With Assembly Bill 1811, which took effect in mid-2018, the Legislature affirmed its intent, calling on the state departments of Social Services and Health Care Services, OSI, SAWS consortia and counties to meet at least quarterly “with advocates, clients, and other stakeholders” on the project’s development status, and required the state-level entities to connect with stakeholders on “current and planned functionality changes, system demonstrations of public portals and mobile applications,” and identification of areas of concern. The project will likely cost many millions of dollars but it isn’t aimed at creating an entirely new system. Rather, the Legislature explained in AB 1811, the consolidation aims to “heavily leverage” the LRS as a base instead of building a new system. OSI agreed.

“The SAWS single-system strategy will be achieved by aligning technical architecture across the systems, ensuring the functionality meets the needs of all counties, applying the principle of reuse of technology investments through the implementation of shared services, and modernizing CalSAWS as needed in the future,” OSI said in its report. A CalACES Planning Advance Planning Document (PAPD) approved by the federal agency partners and later updated indicated that following migration planning and joint development activities, an analysis of CalACES alternatives and cost benefit, and CalSAWS planning and analysis, plans are to continue activity this year.

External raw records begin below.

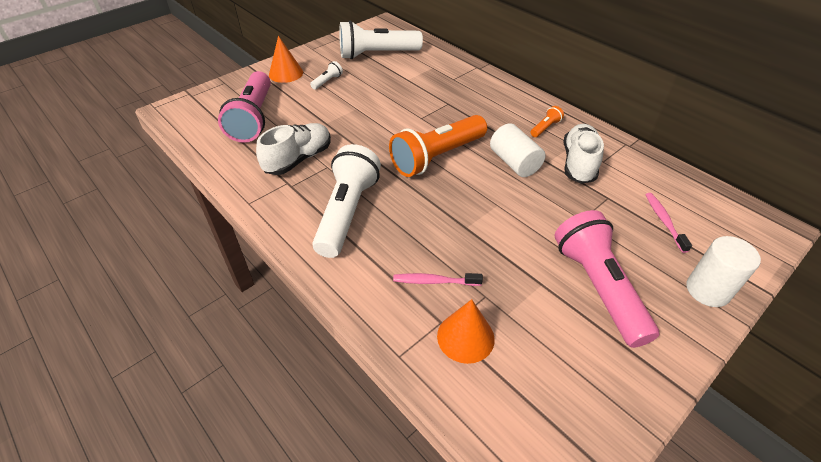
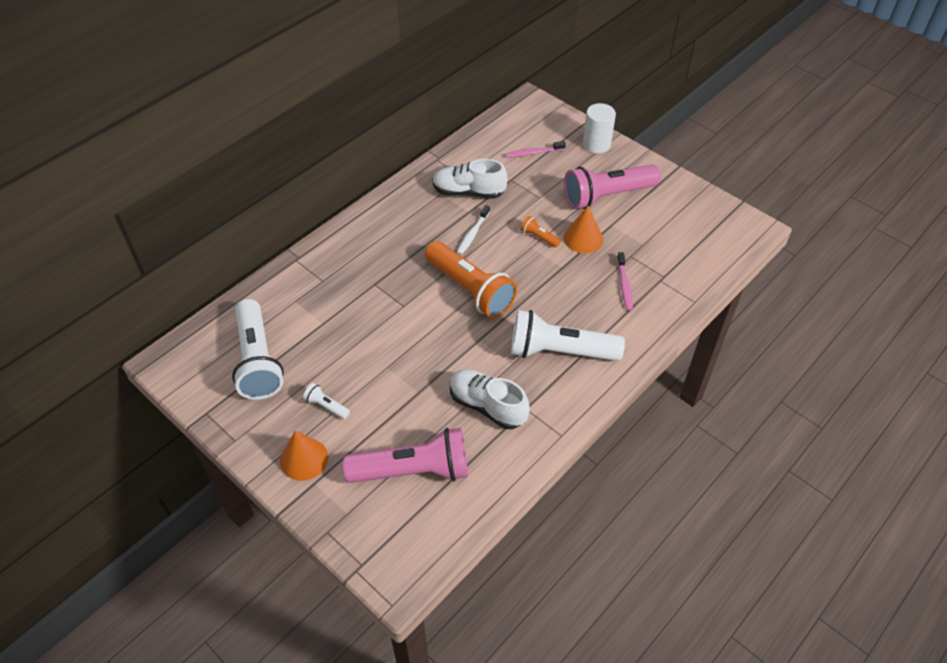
camera: 95 degrees left, 5 degrees up
orange cone [437,299,495,364] -> orange cone moved to [564,206,603,253]
white cylinder [490,123,546,177] -> white toothbrush [457,205,490,255]
orange flashlight [531,106,564,137] -> orange flashlight moved to [521,216,561,247]

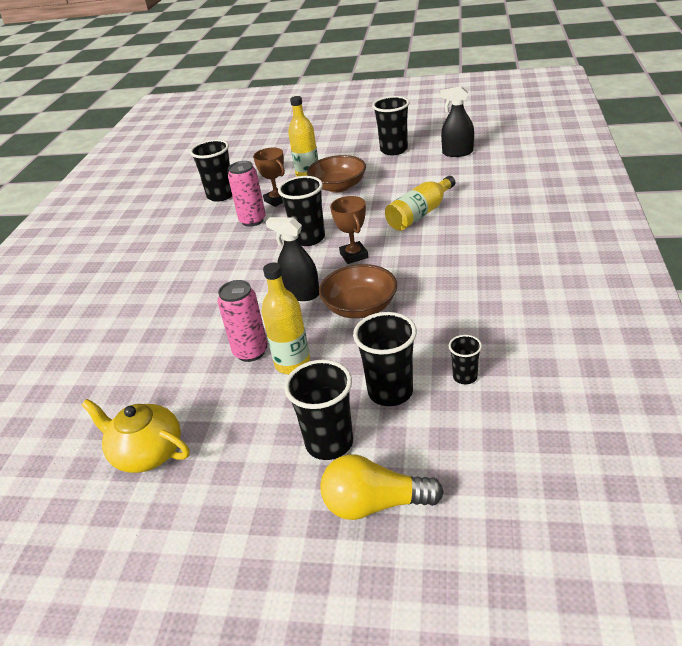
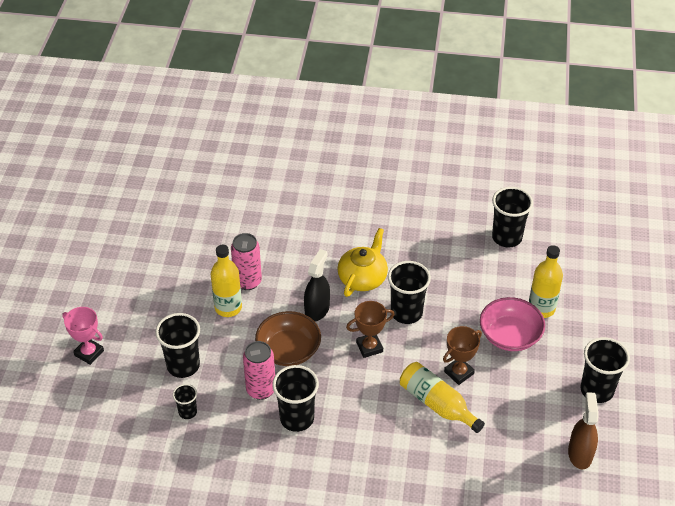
camera: 85 degrees right, 10 degrees up
yellow teapot [81,399,190,473] -> yellow teapot moved to [337,228,388,297]
pink can [228,161,266,227] -> pink can moved to [243,341,275,400]
brown trophy [253,148,285,207] -> brown trophy moved to [443,326,482,385]
black cup [284,360,353,460] -> black cup moved to [272,365,319,432]
brown bowl [307,155,366,193] -> pink bowl [480,297,545,351]
yellow light bulb [320,454,444,520] -> pink trophy [62,307,104,365]
black spray bottle [440,86,474,157] -> brown spray bottle [568,392,598,469]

In three updates to the PAPD, CalWIN conversion and CalSAWS procurement planning would likely be conducted from January to June 2019, according to the Final Report. In a PAPD update, officials noted that funding for the activities had not yet been approved. A high-level implementation overview indicated core application development and design, along with scrutiny of “ancillaries [systems] determined to be centralized” and data migration could also begin in 2019.

According to the Final Report, the “de facto sequencing scenario” for county migration was for the LRS and L.A. County to migrate first; C-IV counties second and CalWIN counties third – with the CalSAWS application “built off LRS code base.” However, alternatives to that approach have been laid out both in OSI’s 2018 report and in the CalSAWS Final Report. Two alternatives in the Final Report could be considered in lieu of the de facto plan if associated risks can be mitigated or resolved.

"The end goal of the SAWS Single System Strategy is to leverage existing investments into the SAWS systems to create a SAWS single system that meets the needs of the 58 counties, under a county-based governance structure tasked with governing the single CalSAWS, as well as the associated shared services," OSI said in its report.

Theo Douglas is Assistant Managing Editor of Industry Insider — California.